Each line of the material below is to be checked for "CROSS"; the number of matching lines is the only output expected.

[Given material]

=======

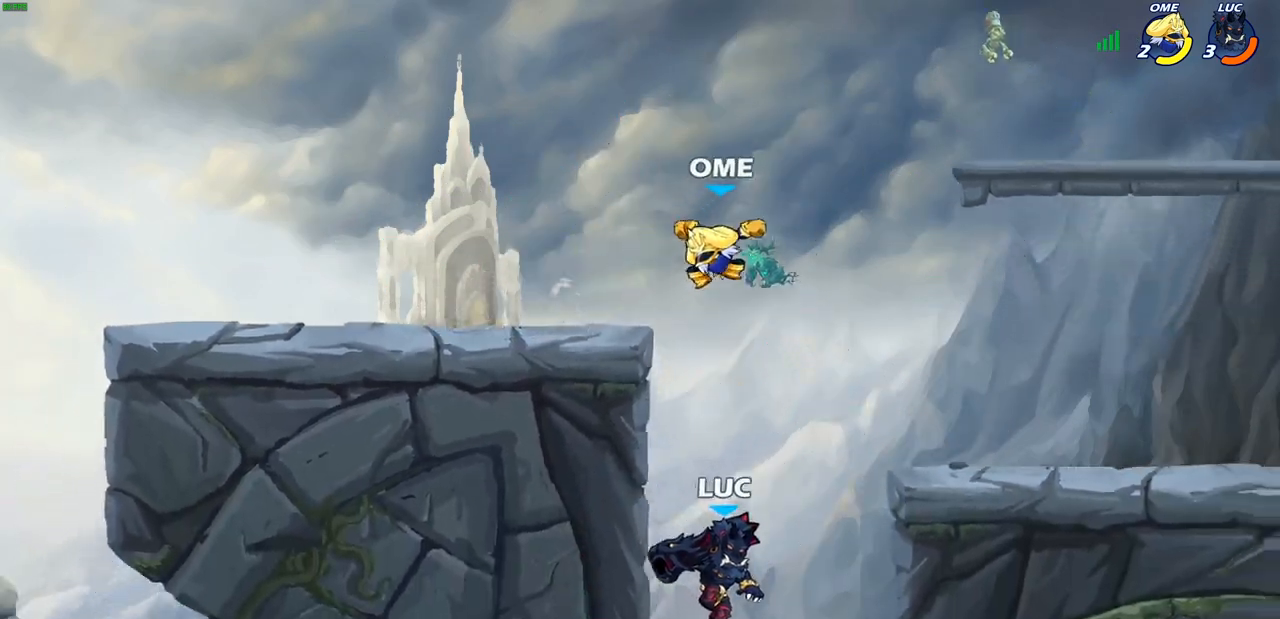
{"buttons": [], "left_stick": "center", "right_stick": "center", "events": [[17, "CROSS", "down"], [50, "left_stick", "center"], [67, "SQUARE", "down"], [100, "CROSS", "up"], [117, "SQUARE", "up"], [333, "left_stick", "right"], [500, "left_stick", "center"]]}
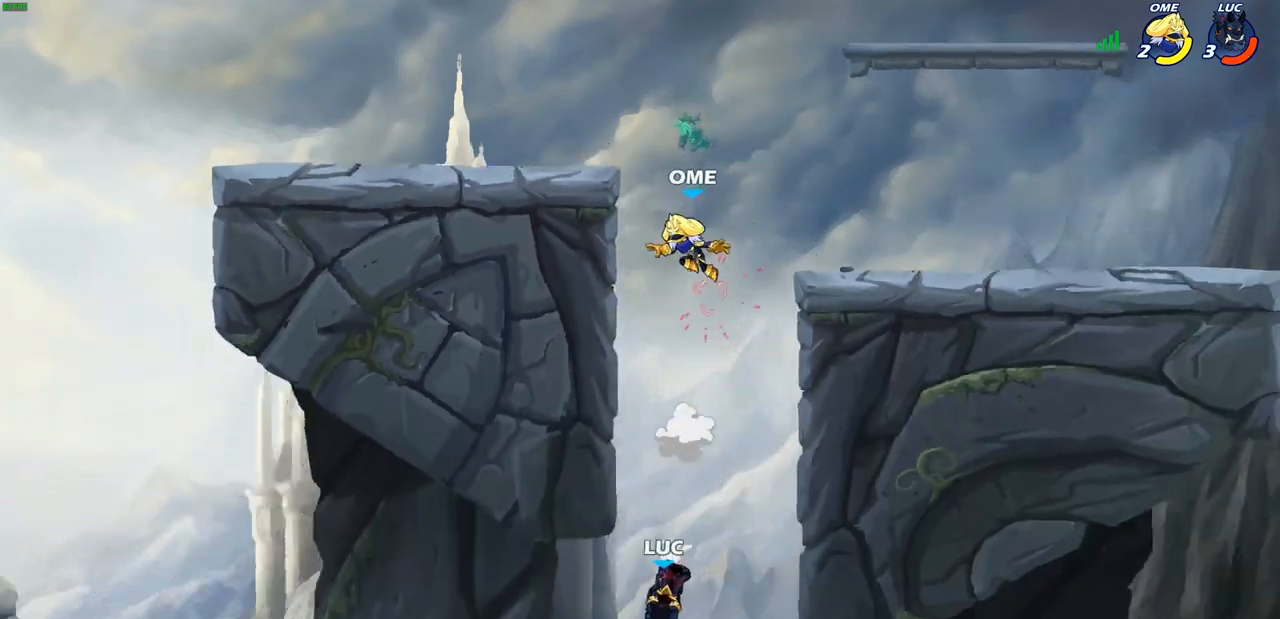
{"buttons": ["CROSS"], "left_stick": "left", "right_stick": "center", "events": [[267, "CROSS", "down"], [300, "left_stick", "left"], [383, "CROSS", "up"], [483, "CROSS", "down"]]}
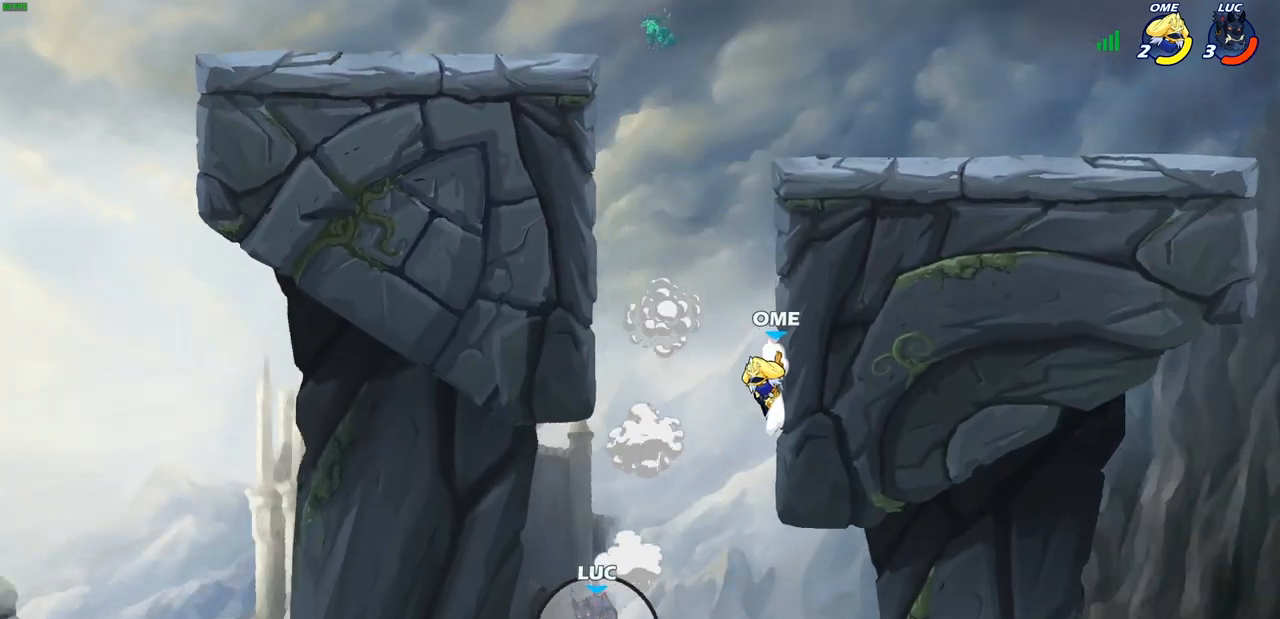
{"buttons": [], "left_stick": "center", "right_stick": "center", "events": [[117, "CROSS", "up"], [150, "CIRCLE", "down"], [150, "left_stick", "up-right"], [250, "left_stick", "center"], [283, "CIRCLE", "up"]]}
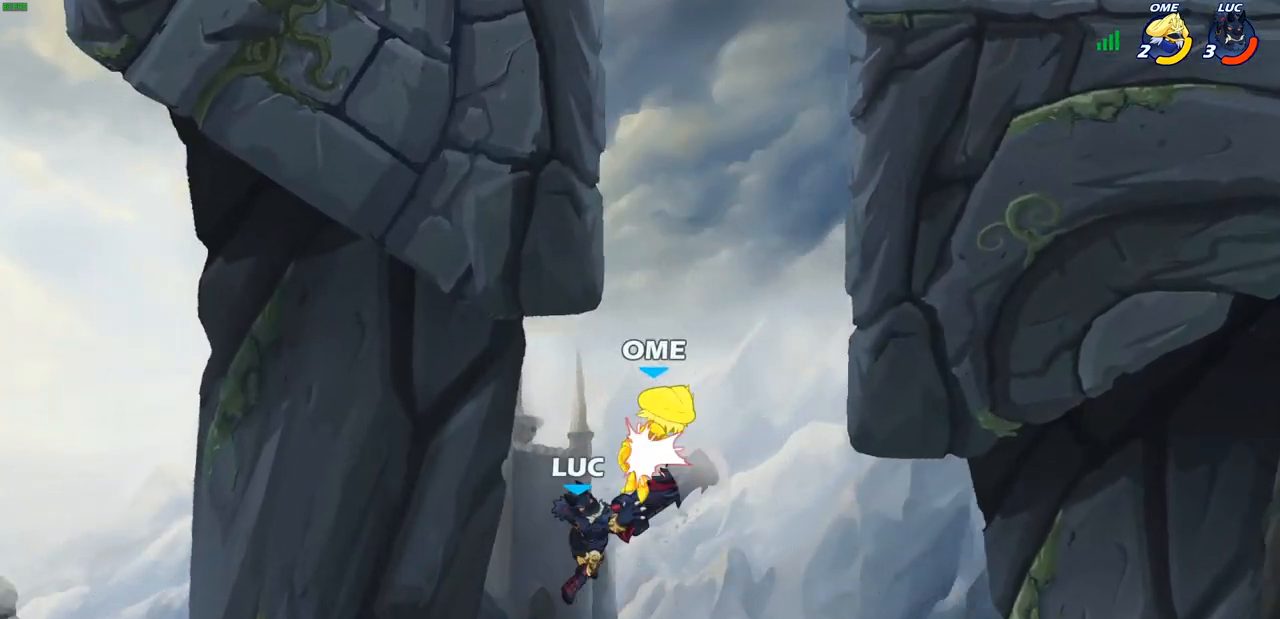
{"buttons": ["R2"], "left_stick": "up-right", "right_stick": "center", "events": [[117, "left_stick", "right"], [183, "left_stick", "up-right"], [333, "R2", "down"]]}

=======

[Result of the task]
3